Meslek liseliler olarak eşitsizlik ve ayrımcılığa dayalı sömürü düzeniyle daha okul sıralarında doğrudan tanışıyoruz. İşçi ve emekçi çocukları olarak daha baştan anne-babalarımızın kaderini devralmamız isteniyor; öyle ya kapitalistler işçi bekliyor, haydi meslek lisesine! Akademik olarak başarısız olduğumuza baştan inandırılıyoruz; edebiyata-matematiğe gerek yok, önümüzdeki makineyi kullanmayı öğrensek, hatta onun parçası olsak yeter.
Tebeşir tozu değil demir tozu yakıyor genzimizi, angaryalar yıkılıyor omzumuza. İtaat etmeyi öğretiyorlar ilk olarak stajda; “alan dışı çalıştırılmaya, staj ücretinin gaspına sesini çıkaramazsın, patron yakar stajını” diyorlar.
Meslek liselerindeki kadın öğrenciler içinse zorluklar ikiye katlanıyor. Lisede maruz kalınan ayrımcılığa stajda yaşanan cinsel taciz ve mobbing olayları ekleniyor.
Kapitalizm, işte maruz kaldığımız bu ayrımcılık demektir!
Kapitalizm, çocuk yaşta sömürü dişlileri arasına itilmek, eğitim hakkından mahrum bırakılmak demektir!
Kapitalizm, kadına yönelik şiddet, tecavüz, taciz, çocuk istismarı demektir!
Kapitalizm, çocuğuna harçlık veremediği için kendini yakan babalar, yoksulluktan intihar eden Sibeller, Hakanlar demektir!
8 Mart Dünya Emekçi Kadınlar Günü kapitalizme karşı açılmış bir mücadele bayrağıdır!
İnsanca çalışma ve yaşama koşulları için greve çıkan işçilerden ve fabrikalarında yakılarak katledilen çoğunluğu kadın 129 dokuma işçisinden bugünlere mirastır 8 Mart. Dünyanın dört bir yanında kadınların çifte sömürüye karşı alanları zapt ettiği gündür.

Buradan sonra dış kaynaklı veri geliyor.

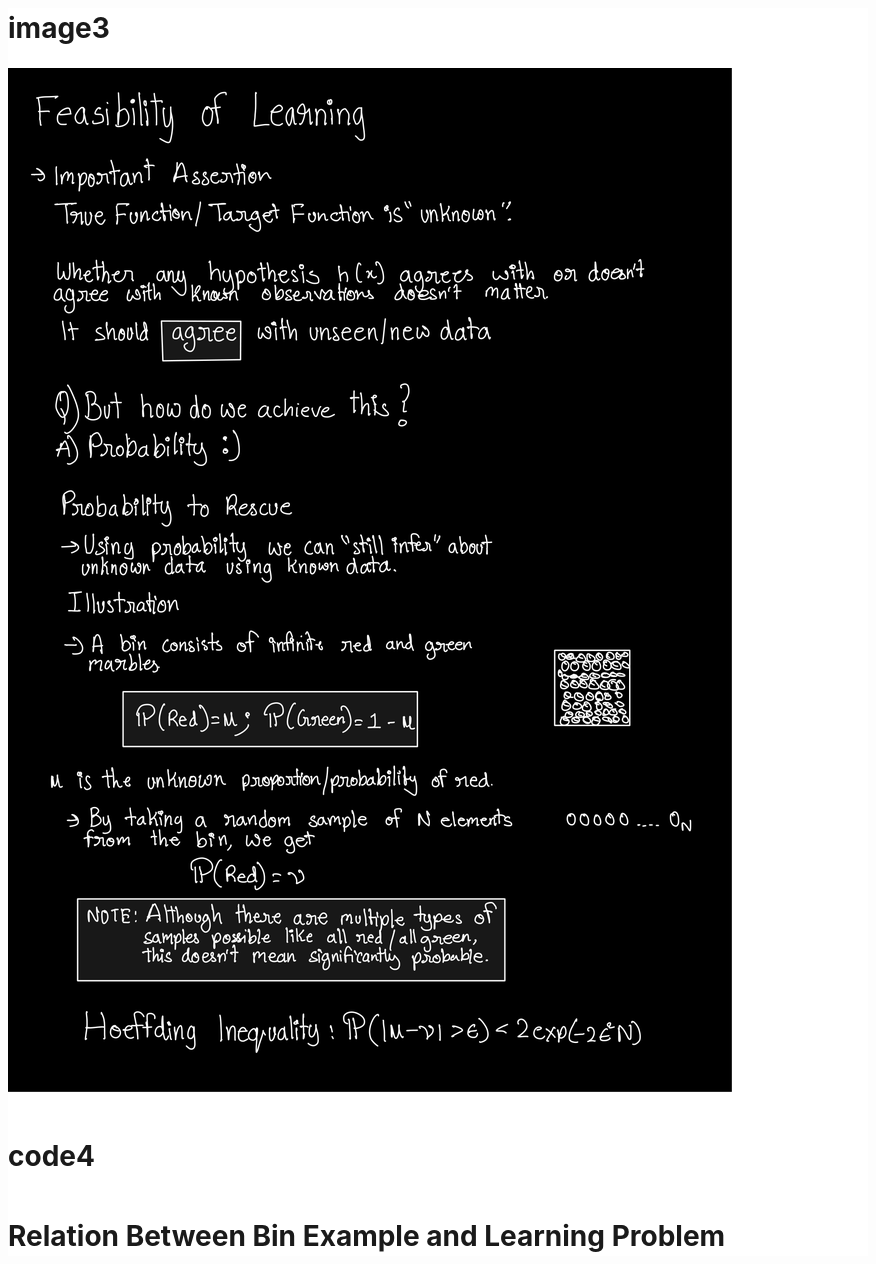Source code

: # image3
![LFD](/assets/images/LFD3.png)
# code4
# Relation Between Bin Example and Learning Problem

Dinsel gericiliğin yaşamlarımızı ablukaya aldığı, kadın cinayetlerinin adeta teşvik edildiği, taciz-tecavüz-istismar olaylarının “ak”landığı, krizin ve savaşın yükünün sırtımıza yıkıldığı bu süreçte ses olmak, ışık olmak için sınıfımızla beraber meydanlarda olmalı, yarının eşit ve özgür dünyası için kavgayı bugünden harlamalıyız.